If you are a creamy first courses lover, this GNOCCHI, SPECK, RADICCHIO AND DOLCELATTE is the recipe for you! Homemade potato gnocchi dipped in a "dolcelatte cheese" cream with the speck crunchiness and the cooked radicchio little bitterness.
Very popular in Italy, this insanely flavourful sauce is perfect paired with potato gnocchi but you can also go for another kind of pasta. Also, some people prefer to use Gorgonzola instead of Dolcelatte cheese but for my recipe I chose the last one as this is sweeter and lighter taste to pair with this type of bitter radicchio taste.
A very quick and simple pasta dish to make, though with a great taste, is definitely an amazing first course, Yum!!
For 2 people:
GNOCCHI
The secret to a good gnocchi is the quality of the potatoes. So, please choose the right potatoes for making gnocchi, like Red Royale, Kipfer or similar sweet potatoes that are dry but not watery.
250g Potatoes, unpeeled
100g 00 flour
PREPARATION
Boil whole potatoes until tender; drain. Peel when they still hot but not to much, enough to manage.
In your wooden pasta board, place the flour and make a well in the middle. Using a ricer puree masher, mash the potatoes and combine to the flour. Add all the flour to the potatoes and start to make a firm dough. Do not worry if is a bit soft as this is normal. Divide dough into small equal parts and start to roll each part on a generously floured surface. Roll into 2cm thick finger-shape. With a sharp knife, cut into 2cm pieces. When you finish, gently sprinkle more flour all over the gnocchi to avoid them sticking. Try to keep them separately between each other, also avoid to sticking together or to the board.
RADICCHIO, SPECK AND DOLCELATTE SAUCE
500g radicchio cut in strips
1 slice of speak 1cm think
1 chopped red onion
Extra virgin olive oil
100ml warm water
Salt and pepper
Parmesan cheese
Fresh chilly to taste
PREPARATION
Prepare a large pan with water and stir to boil, also keep this on a side.
In a medium frying pan and a low-medium heat, add around 4 tablespoon of olive oil and add the speck, cut into strips; when the speck strips start to get a bit crispy, remove and keep them aside in a bowl.

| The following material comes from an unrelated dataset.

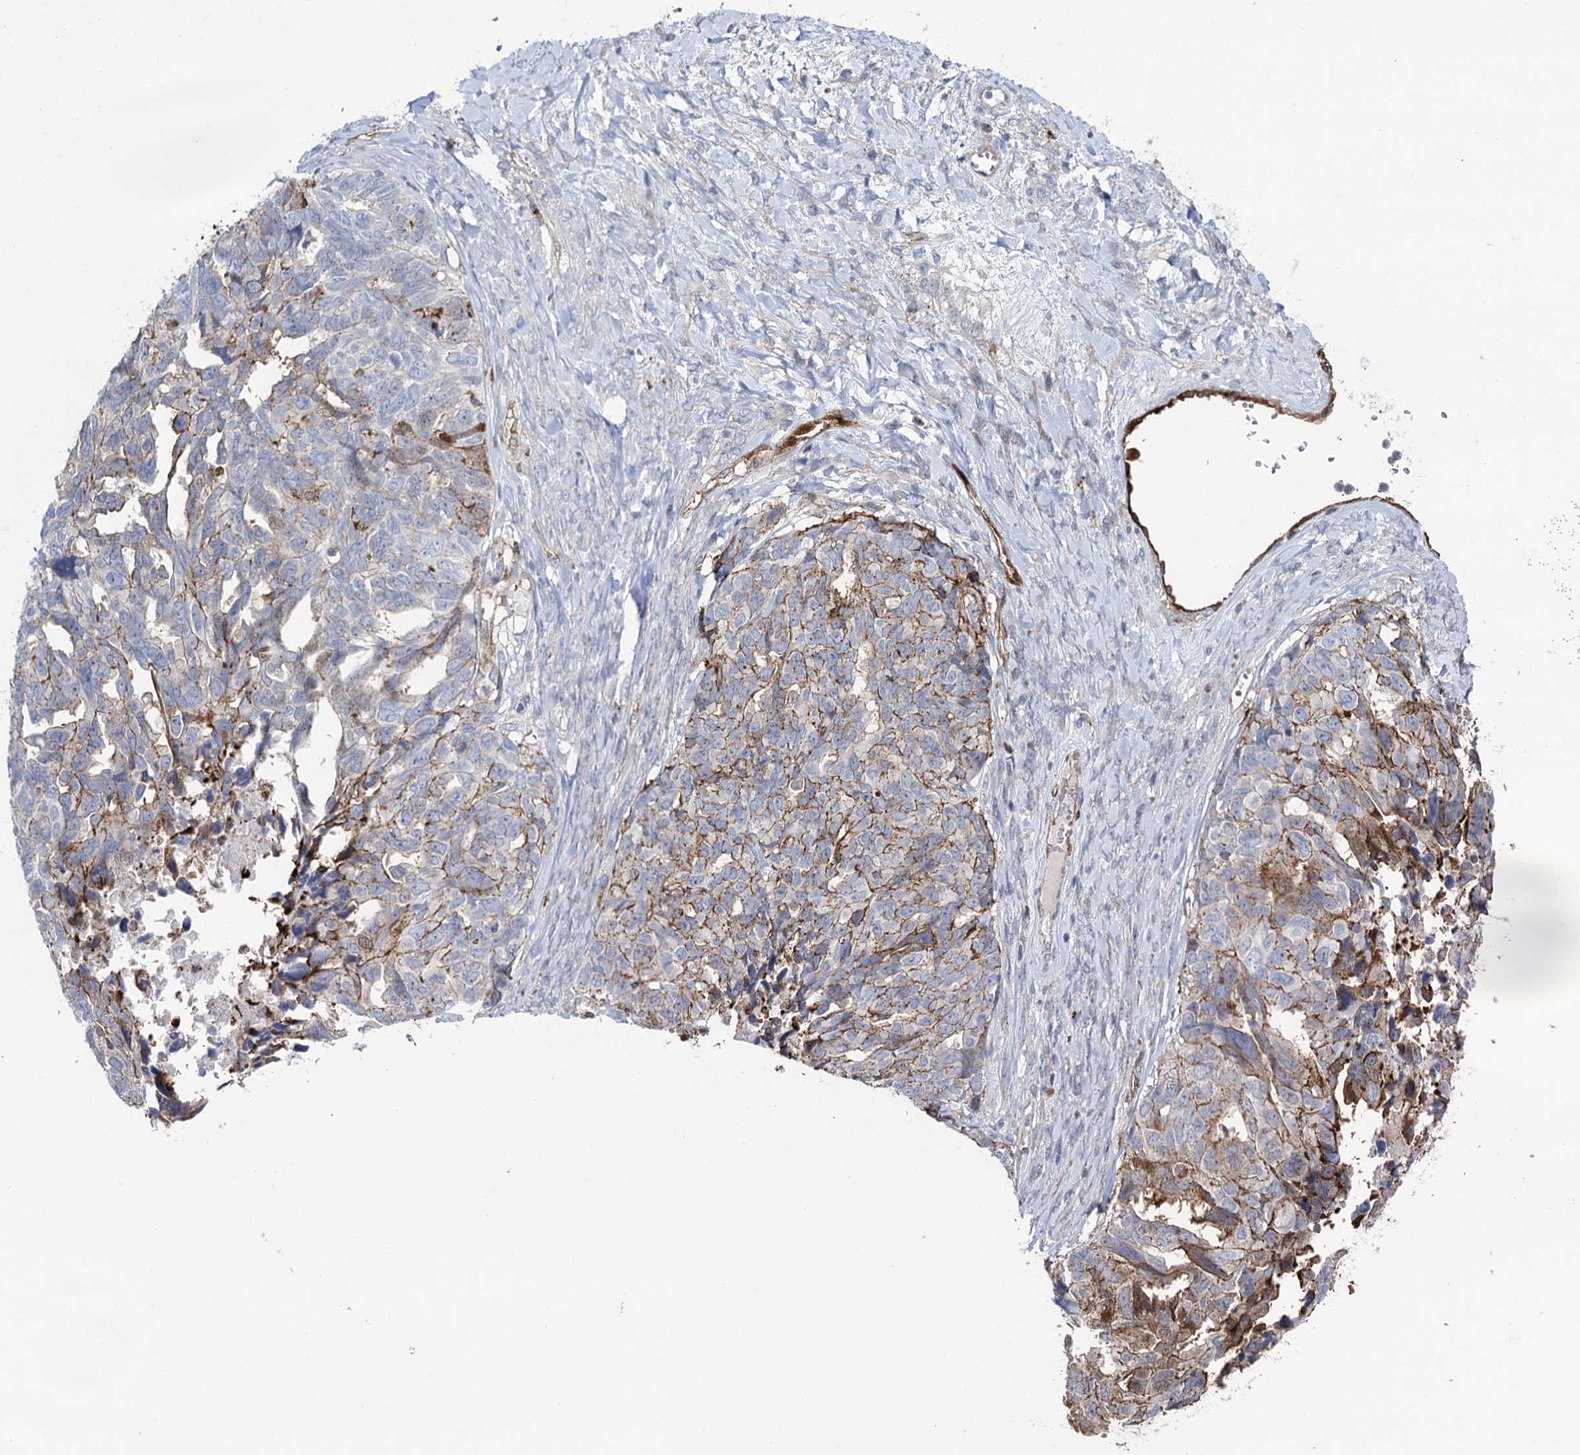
{"staining": {"intensity": "moderate", "quantity": "25%-75%", "location": "cytoplasmic/membranous"}, "tissue": "ovarian cancer", "cell_type": "Tumor cells", "image_type": "cancer", "snomed": [{"axis": "morphology", "description": "Cystadenocarcinoma, serous, NOS"}, {"axis": "topography", "description": "Ovary"}], "caption": "Protein analysis of ovarian serous cystadenocarcinoma tissue displays moderate cytoplasmic/membranous staining in approximately 25%-75% of tumor cells.", "gene": "SNCG", "patient": {"sex": "female", "age": 79}}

We will use them later.
PS: speck isn't fat like pancetta or guanciale, so you cannot let it get to crispy or cook too much or it will be hard to heat.

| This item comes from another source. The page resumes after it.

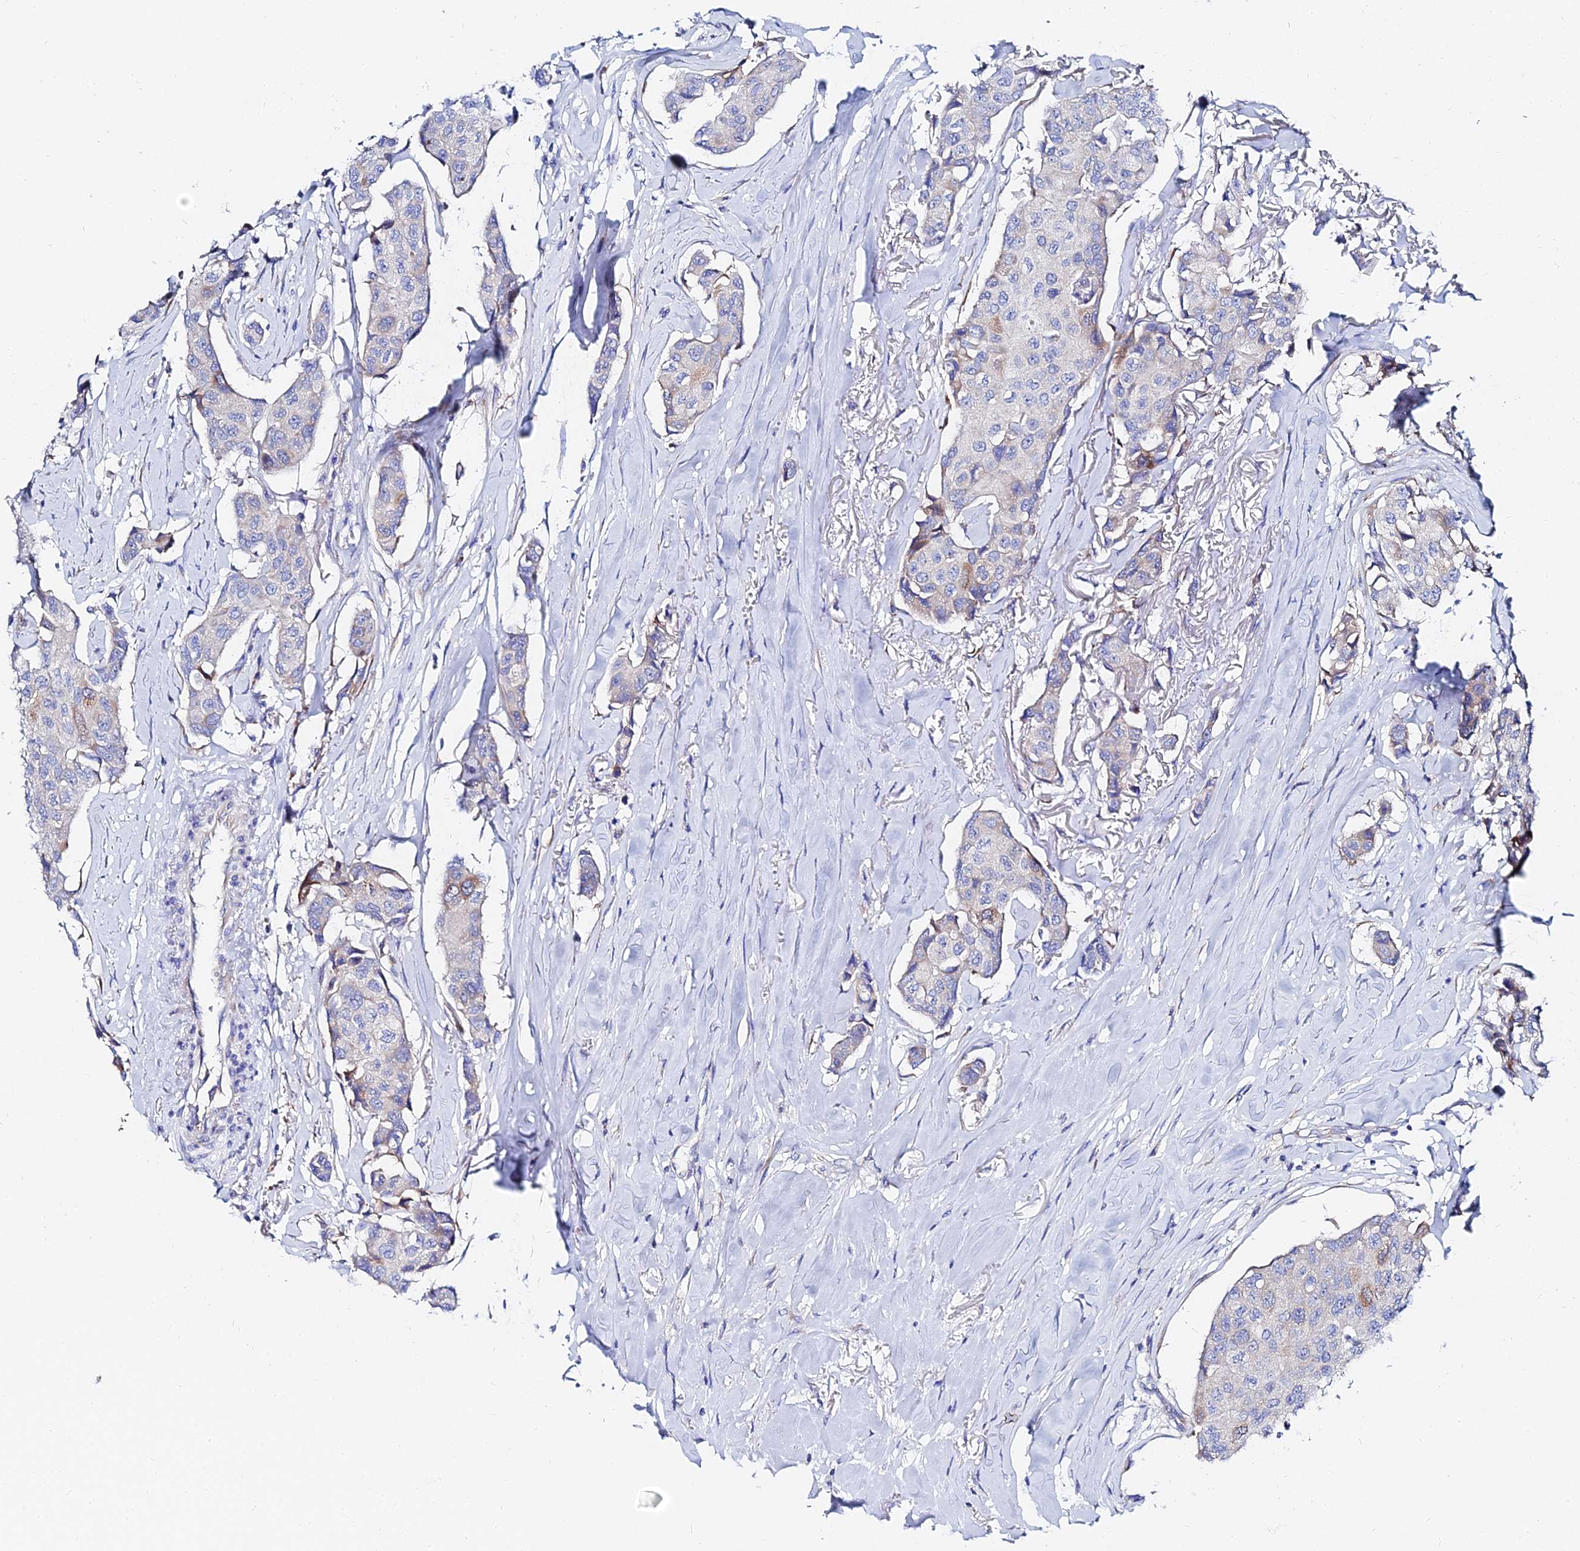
{"staining": {"intensity": "moderate", "quantity": "<25%", "location": "cytoplasmic/membranous"}, "tissue": "breast cancer", "cell_type": "Tumor cells", "image_type": "cancer", "snomed": [{"axis": "morphology", "description": "Duct carcinoma"}, {"axis": "topography", "description": "Breast"}], "caption": "The image reveals a brown stain indicating the presence of a protein in the cytoplasmic/membranous of tumor cells in breast cancer.", "gene": "PTTG1", "patient": {"sex": "female", "age": 80}}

In the same pan, add the onion and let it fry until it gets translucent; add more olive oil if you think the pan is too dry. Now, you can add the shredded radicchio, water and a pinch of sugar. This helps remove the radicchio bitter taste. Let it cook for a few minutes all together or until the radicchio changes its colour from pink to brown. Add the speak, mix well with the radicchio and salt to taste. Remove from the heat and add the dolcelatte flakes.
Return to your pan with the water, when it boils, add the salt and the gnocchi. When the gnocchi starts to float to the surface, around 1-2 min, remove quickly from the pan with a slotted spoon and pour into the pan with the speak, radicchio and dolcelatte. Place back the pan over a very low heat and add slowly some pasta water to cream the gnocchi with the sauce quickly by mixing with a spoon for about 30 seconds. Do not overcook the gnocchi and so not dry the sauce. Add more pasta water if you need more creaminess.
Remove from the heat and serve the gnocchi with fresh black pepper to taste and Parmesan cheese on the top can complete your culinery delight! I personally recommend this and love it!!